Since its IPO in 2012, Facebook has launched an international initiative called Internet.org to bring web service to some of the most underserved areas of the world. It has branched into content and media. It has made bold acquisitions, lead the charge in the migration to mobile and revolutionized analytics and AI. Facebook has not compromised its vision or long-term strategy since going public. If anything, doing so has prompted it to even greater innovation.

The Secret Dangers Of Private Financing

First of all, it’s important to understand that the decline of the IPO has been made possible in recent years because of two factors: 1) the signing of the JOBS Act in 2012, and 2) the emergence of non-traditional late-stage investors (hedge funds, mutual funds, etc.). The JOBS Act is a key factor here; before it passed, any company that exceeded 500 investors had to start filing public financial statements with the SEC.

Hence, any company with more than 500 employees (who had stock options) faced the reality of having to make their financials public whether or not they went public. The JOBS Act raised the limit of 500 investors and excluded employees from the requirement.
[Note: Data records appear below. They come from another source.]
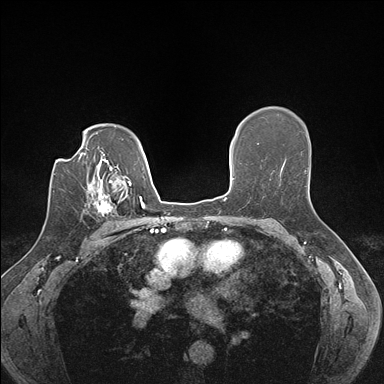
Breast MRI (dynamic contrast-enhanced), one axial slice; position 112 of 176 along the scan axis; dynamic contrast-enhanced series, time point 2 of 7 at this slice position (early post-contrast); 1.5 T; TE 1.5 ms, TR 4.1 ms; 1.1 mm slice thickness; 384 × 384 image matrix, field of view 320 × 320 mm. Female patient.
Structures marked on this image (semi-automatically segmented with operator editing):
- enhancing-tissue mask used for the functional tumour volume (all voxels passing the contrast-enhancement thresholds inside the analysis volume; usually the tumour): bounding box (x1, y1, x2, y2) in pixels: (91, 186, 129, 222)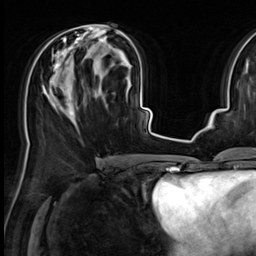
Breast MRI (dynamic contrast-enhanced), one axial slice. Slice 28 of 64 in the series (ordered by position). Cropped to one breast. Dynamic contrast-enhanced series, time point 2 of 9 at this slice position (early post-contrast). 3 T. TE 1.4 ms, TR 4.3 ms. 256 × 256 image matrix, field of view 227 × 227 mm. Female patient.
Structures marked on this image (semi-automatically segmented with operator editing):
- enhancing-tissue mask used for the functional tumour volume (all voxels passing the contrast-enhancement thresholds inside the analysis volume; usually the tumour): bounding box (x1, y1, x2, y2) in pixels: (42, 25, 126, 114)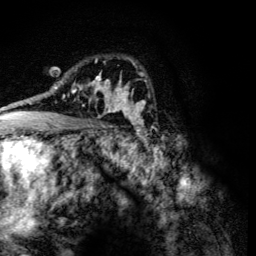
Breast MRI (dynamic contrast-enhanced), one axial slice. Slice 81 of 134 in the series (ordered by position). Cropped to one breast. Dynamic contrast-enhanced series, time point 2 of 6 at this slice position (early post-contrast). 3 T. TE 4.2 ms, TR 8.9 ms. 1.2 mm slice thickness. 256 × 256 image matrix, field of view 155 × 155 mm. Female patient.
Structures marked on this image (semi-automatically segmented with operator editing):
- enhancing-tissue mask used for the functional tumour volume (all voxels passing the contrast-enhancement thresholds inside the analysis volume; usually the tumour): box from (x=60, y=78) to (x=107, y=113) px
So, with essentially no obligation to publish their financials and with the free flow of hedge fund and mutual fund money, we have seen the dangerous emergence of the “unicorn culture” — a culture where entrepreneurs lose focus on building a great business with strong fundamentals and instead worry about raising large sums of private capital at ever-increasing valuations. And these new investors have been all too willing to participate and write big checks, at lofty valuations — but only with very favorable terms for themselves.

And that’s where these late-stage financings look less like equity financings and more like a debt instrument (such as a mortgage). Taking on second and third mortgages is great when the market keeps going up. But when they come down, they can result in massive pain, and even foreclosure (i.e., bankruptcy).

There is an ongoing debate in the valley about whether or not there is a tech bubble that will burst, but I believe that’s the wrong debate. There’s no doubt that the late-stage private financing market is far ahead of public market valuations. In almost 30 years in the industry, I’ve never seen anything like it. In fact, private companies have always traded at a discount to public companies for the simple reason that they are illiquid investments.

In another era, a six-year-old company going public at a $3 billion valuation would be a huge success story.

So, the question is really when will we see a correction in private valuations and how dramatic will it be? Fidelity has already written down some major unicorns (like Zenefits) by almost 50 percent — a massive correction — which I think is the tip of the iceberg. And just as we saw with the real estate market, corrections of that scale will wipe out a lot of equity. But unlike the mortgage market, the common shareholders (i.e., entrepreneurs and employees, not the VCs) are the ones who will lose the most.

Some of these companies will grow into their valuations. Others will be fortunate enough to somehow make it to an IPO, even if it’s a down round or a “forced IPO” that puts your business in a terrible light — a misfortune that Square has recently lived through. In another era, a six-year-old company going public at a $3 billion valuation would be a huge success story. But in the unicorn era, the focus was on how the IPO was a down round. But Square was one of the lucky ones — others will be forced into a fire sale, and still others will simply run out of money.

For whatever reason, going public has been painted as the enemy for enterprising young startups, but that attitude belies an unfounded paranoia. Think about the benefits of going public. You have a liquid currency with which you can make acquisitions and aggressively pursue your strategy. You get access to much larger pools of capital for future financings. And, most importantly, you owe it to your investors and employees.